Open simias opened 8 years ago

simias commented 8 years ago

Since the PSX doesn't have a z-buffer all the primitives are drawn from farthest to closest. This means massive amounts of overdraw as many polygons are drawn only to be hidden by a closer one later on.

This is basically the worst case as far as the OpenGL renderer is concerned, generally we'd prefer to render from front to back and ignore hidden pixels instead invoking our shader millions of time for fragments that will never make it to the screen.

Implementation

This shouldn't be too difficult to implement: when we receive primitives in the GPU we could store them in the vertex buffers in reverse order.
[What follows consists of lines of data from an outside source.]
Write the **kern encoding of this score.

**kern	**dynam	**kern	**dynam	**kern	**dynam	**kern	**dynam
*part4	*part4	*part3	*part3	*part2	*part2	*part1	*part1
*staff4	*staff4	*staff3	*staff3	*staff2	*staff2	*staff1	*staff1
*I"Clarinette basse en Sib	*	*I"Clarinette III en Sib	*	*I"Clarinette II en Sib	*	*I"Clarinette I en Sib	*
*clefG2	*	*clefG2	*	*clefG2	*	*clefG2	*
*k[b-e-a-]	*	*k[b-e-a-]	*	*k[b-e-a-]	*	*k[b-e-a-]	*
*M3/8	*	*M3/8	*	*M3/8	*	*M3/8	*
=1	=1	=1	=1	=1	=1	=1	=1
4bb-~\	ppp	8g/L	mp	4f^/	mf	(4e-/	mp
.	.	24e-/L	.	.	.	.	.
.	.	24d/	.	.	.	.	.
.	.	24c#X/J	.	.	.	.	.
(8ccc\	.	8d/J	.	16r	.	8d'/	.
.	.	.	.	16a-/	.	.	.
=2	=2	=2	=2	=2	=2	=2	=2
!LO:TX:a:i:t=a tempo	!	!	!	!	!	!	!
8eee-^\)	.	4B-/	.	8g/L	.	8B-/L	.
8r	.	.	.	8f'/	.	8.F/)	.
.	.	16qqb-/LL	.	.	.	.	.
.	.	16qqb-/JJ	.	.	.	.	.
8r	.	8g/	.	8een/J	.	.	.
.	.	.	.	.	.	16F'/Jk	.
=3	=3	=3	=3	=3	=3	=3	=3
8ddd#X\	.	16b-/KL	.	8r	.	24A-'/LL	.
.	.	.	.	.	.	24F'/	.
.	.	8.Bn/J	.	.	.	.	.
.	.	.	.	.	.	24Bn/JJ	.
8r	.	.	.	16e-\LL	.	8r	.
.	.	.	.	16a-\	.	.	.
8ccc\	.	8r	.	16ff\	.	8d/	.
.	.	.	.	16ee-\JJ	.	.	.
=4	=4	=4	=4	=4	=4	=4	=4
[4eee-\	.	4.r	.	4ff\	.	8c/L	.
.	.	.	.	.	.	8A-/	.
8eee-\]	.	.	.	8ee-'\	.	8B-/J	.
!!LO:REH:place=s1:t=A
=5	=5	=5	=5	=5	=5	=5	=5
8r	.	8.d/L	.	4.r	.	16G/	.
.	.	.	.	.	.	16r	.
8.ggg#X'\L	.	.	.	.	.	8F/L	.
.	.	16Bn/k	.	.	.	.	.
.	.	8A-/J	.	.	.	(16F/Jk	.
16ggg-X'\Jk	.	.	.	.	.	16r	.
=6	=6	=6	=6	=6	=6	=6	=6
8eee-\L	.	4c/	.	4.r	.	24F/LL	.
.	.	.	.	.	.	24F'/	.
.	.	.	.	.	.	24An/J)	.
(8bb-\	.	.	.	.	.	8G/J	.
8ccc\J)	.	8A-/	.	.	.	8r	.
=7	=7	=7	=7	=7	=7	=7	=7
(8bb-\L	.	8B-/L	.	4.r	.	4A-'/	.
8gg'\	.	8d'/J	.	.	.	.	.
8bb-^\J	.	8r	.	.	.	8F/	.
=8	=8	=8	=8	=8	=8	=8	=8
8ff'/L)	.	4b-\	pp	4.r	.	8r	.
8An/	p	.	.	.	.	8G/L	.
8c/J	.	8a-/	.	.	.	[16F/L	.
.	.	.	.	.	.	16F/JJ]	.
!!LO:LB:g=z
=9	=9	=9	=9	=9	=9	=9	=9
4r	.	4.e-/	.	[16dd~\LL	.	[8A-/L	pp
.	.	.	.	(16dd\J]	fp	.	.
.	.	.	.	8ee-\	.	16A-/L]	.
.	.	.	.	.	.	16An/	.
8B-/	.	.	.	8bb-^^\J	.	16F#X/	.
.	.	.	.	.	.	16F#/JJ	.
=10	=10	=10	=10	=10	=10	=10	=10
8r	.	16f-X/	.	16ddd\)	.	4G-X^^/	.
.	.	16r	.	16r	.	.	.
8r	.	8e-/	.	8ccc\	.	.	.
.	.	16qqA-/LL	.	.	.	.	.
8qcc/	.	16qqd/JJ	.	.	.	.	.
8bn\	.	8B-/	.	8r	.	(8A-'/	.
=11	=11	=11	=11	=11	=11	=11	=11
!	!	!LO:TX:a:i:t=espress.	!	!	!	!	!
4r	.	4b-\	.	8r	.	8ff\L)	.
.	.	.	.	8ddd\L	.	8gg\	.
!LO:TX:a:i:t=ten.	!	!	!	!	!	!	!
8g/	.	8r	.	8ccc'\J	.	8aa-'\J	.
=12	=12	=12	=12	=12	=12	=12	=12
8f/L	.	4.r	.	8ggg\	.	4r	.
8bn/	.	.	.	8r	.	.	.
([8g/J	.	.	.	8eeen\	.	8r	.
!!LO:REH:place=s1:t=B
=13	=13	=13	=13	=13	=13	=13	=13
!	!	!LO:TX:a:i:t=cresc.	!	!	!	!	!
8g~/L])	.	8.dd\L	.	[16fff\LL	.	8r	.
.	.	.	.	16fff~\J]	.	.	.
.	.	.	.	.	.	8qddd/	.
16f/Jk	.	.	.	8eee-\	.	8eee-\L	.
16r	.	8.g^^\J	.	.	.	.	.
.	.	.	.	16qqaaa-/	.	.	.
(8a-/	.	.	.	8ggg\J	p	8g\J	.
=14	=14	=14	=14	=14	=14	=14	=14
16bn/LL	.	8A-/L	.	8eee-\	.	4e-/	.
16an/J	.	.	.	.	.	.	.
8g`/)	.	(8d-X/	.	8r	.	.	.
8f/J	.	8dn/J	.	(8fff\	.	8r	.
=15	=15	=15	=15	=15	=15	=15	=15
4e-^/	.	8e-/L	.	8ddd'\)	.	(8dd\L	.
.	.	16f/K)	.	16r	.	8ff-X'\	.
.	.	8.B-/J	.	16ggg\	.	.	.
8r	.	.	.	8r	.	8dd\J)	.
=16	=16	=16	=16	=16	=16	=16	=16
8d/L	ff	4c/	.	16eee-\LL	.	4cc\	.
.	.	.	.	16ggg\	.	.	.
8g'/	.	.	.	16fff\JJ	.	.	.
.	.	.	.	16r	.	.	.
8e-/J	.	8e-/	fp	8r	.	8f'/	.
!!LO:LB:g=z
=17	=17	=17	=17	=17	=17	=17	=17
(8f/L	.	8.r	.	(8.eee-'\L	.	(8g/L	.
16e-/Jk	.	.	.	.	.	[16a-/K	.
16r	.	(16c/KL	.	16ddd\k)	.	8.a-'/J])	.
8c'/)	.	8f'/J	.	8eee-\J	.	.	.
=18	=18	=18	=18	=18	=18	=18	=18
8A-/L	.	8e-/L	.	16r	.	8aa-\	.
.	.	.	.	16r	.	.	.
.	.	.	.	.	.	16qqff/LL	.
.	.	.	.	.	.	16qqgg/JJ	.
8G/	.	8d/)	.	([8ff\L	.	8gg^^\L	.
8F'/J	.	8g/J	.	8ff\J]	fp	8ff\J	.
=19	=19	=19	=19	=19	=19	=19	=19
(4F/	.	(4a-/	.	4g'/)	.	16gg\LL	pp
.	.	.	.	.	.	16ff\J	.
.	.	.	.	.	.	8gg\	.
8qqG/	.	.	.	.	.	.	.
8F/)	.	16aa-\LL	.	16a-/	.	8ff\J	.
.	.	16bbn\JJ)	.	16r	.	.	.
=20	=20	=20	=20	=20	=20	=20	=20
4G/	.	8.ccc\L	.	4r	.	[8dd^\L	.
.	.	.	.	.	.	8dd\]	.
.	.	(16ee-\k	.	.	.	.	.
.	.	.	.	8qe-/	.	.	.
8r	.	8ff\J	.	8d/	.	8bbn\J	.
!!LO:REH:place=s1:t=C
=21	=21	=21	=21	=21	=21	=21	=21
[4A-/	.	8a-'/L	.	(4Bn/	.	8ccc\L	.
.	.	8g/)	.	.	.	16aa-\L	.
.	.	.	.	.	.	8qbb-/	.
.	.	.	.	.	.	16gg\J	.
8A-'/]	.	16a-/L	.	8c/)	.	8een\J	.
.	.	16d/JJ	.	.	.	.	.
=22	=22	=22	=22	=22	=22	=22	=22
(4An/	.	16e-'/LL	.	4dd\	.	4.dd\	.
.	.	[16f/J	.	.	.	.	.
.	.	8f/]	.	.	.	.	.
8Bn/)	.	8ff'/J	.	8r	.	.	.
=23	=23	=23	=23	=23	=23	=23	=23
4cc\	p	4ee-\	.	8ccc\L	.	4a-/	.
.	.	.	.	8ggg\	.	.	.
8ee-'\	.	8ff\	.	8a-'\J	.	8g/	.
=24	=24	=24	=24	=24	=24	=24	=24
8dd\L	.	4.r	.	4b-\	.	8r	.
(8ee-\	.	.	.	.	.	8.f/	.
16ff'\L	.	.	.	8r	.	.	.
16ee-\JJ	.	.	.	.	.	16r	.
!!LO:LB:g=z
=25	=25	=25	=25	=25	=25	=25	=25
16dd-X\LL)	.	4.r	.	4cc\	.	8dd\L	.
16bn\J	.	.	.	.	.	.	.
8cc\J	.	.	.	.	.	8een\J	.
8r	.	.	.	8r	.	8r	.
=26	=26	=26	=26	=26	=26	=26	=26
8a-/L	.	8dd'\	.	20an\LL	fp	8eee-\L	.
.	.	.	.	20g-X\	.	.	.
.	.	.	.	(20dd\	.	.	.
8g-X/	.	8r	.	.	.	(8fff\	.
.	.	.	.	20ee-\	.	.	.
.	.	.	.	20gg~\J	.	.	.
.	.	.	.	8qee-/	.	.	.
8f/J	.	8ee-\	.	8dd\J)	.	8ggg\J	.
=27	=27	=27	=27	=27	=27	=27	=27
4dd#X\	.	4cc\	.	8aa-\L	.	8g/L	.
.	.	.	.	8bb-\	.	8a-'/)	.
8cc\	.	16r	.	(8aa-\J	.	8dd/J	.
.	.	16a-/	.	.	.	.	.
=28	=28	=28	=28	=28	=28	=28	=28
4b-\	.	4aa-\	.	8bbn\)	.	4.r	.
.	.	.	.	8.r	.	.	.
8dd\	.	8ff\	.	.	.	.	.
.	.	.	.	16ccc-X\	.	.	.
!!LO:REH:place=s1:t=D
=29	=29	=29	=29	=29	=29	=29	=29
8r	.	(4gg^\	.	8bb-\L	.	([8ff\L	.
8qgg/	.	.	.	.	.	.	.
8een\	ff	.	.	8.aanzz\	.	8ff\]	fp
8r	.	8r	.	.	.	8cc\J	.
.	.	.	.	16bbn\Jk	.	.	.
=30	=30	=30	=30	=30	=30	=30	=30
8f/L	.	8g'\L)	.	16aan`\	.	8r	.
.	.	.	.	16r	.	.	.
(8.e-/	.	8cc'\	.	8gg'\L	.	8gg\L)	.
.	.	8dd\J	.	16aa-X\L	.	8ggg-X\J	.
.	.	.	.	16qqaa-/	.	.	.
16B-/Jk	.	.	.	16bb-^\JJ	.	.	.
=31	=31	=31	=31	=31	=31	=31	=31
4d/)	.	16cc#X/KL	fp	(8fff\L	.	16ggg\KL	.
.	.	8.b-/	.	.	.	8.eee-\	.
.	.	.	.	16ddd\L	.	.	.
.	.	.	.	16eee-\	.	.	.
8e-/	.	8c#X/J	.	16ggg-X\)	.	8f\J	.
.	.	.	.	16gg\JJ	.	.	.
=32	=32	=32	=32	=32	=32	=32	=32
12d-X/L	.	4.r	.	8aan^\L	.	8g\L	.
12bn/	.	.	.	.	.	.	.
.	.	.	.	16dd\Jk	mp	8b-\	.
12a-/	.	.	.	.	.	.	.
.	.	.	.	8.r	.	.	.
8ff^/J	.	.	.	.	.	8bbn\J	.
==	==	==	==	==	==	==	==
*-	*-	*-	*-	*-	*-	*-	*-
We'd also need a way for the GPU to test which parts of the screen have already been drawn, I can think of two simple ways to do that:

There are a few limitations to this optimization however: semi-transparent polys will still have to be drawn back to front after all the opaque primitives for tranparency to work as expected. We'll probably need two passes, one for the opaque polys front-to-back and then one for the semi-transparent polys back-to-front. Maybe we could store the opaque vertex starting from the end of the vertex buffer and then decrementing while transparent primitives would be stored at the beginning and incrementing as it's currently done. Or we could use two buffers, not sure which is best.

Also we can't use this optimization when the "test mask bit" and "set mask bit" options are enabled since the order of the draws become significant for the end result regardless of the "depth" of the polygon. If it's the case we need to render everything in "native" order.